# STUDY MATERIAL
★ ★ ★ ★ ★ ★ ★
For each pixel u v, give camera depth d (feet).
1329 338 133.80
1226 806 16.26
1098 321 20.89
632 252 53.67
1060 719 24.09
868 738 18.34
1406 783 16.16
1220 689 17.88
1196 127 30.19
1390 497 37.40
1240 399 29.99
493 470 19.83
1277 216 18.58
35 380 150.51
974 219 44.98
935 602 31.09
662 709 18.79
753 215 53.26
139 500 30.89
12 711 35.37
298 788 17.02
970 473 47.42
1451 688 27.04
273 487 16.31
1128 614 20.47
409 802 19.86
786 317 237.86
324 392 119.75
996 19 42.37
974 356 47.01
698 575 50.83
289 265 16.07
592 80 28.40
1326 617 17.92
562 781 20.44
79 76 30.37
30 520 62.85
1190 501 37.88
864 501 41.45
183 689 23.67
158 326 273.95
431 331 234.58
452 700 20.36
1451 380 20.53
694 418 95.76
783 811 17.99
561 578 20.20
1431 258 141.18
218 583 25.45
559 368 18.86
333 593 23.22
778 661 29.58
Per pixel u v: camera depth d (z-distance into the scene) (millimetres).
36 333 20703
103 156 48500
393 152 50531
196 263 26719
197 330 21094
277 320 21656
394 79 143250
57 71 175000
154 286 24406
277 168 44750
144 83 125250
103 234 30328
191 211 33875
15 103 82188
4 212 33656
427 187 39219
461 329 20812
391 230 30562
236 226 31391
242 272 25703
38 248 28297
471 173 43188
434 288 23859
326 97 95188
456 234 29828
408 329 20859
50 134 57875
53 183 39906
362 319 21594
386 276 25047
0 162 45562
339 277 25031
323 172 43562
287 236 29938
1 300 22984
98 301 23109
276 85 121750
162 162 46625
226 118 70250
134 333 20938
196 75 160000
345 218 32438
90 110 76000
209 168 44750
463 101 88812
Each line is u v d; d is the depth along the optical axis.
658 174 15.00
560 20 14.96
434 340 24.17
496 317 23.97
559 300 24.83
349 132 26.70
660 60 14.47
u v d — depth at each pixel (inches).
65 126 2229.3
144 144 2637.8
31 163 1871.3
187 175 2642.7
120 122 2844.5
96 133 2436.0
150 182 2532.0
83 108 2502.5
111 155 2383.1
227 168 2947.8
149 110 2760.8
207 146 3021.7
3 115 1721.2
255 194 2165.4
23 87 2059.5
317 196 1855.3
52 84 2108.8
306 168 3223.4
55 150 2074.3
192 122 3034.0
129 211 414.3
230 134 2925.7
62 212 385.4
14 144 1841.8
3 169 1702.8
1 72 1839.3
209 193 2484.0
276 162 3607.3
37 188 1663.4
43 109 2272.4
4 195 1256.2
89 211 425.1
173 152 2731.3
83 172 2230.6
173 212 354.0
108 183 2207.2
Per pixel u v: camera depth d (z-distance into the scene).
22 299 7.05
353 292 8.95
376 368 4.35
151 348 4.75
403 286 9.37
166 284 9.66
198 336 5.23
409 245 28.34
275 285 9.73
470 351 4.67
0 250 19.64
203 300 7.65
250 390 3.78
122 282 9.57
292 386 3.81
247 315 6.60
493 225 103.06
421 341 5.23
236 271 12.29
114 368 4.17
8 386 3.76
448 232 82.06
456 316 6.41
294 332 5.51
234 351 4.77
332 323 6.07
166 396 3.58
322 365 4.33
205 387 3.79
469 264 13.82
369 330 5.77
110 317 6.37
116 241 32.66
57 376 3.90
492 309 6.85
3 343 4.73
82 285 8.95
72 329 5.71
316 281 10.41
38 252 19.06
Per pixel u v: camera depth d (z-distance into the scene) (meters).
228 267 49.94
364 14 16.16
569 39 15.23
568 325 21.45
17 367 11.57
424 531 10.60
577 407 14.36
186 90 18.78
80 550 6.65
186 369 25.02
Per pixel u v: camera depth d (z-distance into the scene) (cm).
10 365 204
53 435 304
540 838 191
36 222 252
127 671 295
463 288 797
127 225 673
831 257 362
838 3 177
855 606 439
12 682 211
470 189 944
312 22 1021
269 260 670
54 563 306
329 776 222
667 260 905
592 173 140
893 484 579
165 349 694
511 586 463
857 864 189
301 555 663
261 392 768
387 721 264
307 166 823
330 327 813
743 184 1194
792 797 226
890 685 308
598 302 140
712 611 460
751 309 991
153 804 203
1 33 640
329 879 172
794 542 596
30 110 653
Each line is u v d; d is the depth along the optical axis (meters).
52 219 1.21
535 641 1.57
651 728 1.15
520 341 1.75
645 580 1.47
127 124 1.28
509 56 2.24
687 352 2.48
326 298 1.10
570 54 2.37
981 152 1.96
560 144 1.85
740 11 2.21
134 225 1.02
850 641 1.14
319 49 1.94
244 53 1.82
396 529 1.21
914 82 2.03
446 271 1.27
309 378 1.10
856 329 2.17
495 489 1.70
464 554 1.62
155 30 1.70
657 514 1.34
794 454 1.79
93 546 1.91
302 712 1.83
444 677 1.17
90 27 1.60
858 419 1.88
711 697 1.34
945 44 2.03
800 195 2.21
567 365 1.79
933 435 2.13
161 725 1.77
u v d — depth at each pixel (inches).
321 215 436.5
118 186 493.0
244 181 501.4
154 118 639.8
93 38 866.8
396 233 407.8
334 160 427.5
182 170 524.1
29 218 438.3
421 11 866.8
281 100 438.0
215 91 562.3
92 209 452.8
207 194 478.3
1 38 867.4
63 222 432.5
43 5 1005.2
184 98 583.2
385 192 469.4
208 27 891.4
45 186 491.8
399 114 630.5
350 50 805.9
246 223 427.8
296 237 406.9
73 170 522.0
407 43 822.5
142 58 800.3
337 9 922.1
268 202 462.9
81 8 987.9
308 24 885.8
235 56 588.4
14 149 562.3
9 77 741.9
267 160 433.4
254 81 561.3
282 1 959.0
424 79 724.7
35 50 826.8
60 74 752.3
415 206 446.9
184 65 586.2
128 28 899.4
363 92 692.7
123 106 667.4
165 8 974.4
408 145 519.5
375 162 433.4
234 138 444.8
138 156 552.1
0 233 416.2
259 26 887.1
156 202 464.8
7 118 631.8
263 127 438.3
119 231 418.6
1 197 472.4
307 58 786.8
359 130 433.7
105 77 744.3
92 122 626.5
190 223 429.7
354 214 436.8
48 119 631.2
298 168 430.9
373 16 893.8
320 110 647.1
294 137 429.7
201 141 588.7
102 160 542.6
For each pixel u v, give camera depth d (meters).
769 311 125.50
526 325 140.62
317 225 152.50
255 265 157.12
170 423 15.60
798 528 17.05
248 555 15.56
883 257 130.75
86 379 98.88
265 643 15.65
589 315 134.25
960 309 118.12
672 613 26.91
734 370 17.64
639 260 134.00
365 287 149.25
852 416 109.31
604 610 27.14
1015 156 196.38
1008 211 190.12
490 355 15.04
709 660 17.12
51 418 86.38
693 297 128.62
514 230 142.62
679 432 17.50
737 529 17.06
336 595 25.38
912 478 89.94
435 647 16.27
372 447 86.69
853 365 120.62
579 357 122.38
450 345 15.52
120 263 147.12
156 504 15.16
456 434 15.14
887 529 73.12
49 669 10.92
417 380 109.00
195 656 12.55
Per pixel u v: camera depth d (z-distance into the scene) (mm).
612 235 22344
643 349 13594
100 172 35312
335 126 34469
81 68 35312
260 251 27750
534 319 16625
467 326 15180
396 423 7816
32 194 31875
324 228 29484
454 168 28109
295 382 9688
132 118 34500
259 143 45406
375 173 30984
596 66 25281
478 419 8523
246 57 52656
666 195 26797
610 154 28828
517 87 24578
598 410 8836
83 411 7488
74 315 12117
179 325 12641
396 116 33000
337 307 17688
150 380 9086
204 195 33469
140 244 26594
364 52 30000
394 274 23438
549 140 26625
★ ★ ★ ★ ★ ★ ★
# AIM OF THE EXERCISE
When you reach the line containing "317 225 152.50" in the data above, start copying exactly, and stop after the line containing "1015 156 196.38".

# WRITTEN RESPONSE
317 225 152.50
255 265 157.12
170 423 15.60
798 528 17.05
248 555 15.56
883 257 130.75
86 379 98.88
265 643 15.65
589 315 134.25
960 309 118.12
672 613 26.91
734 370 17.64
639 260 134.00
365 287 149.25
852 416 109.31
604 610 27.14
1015 156 196.38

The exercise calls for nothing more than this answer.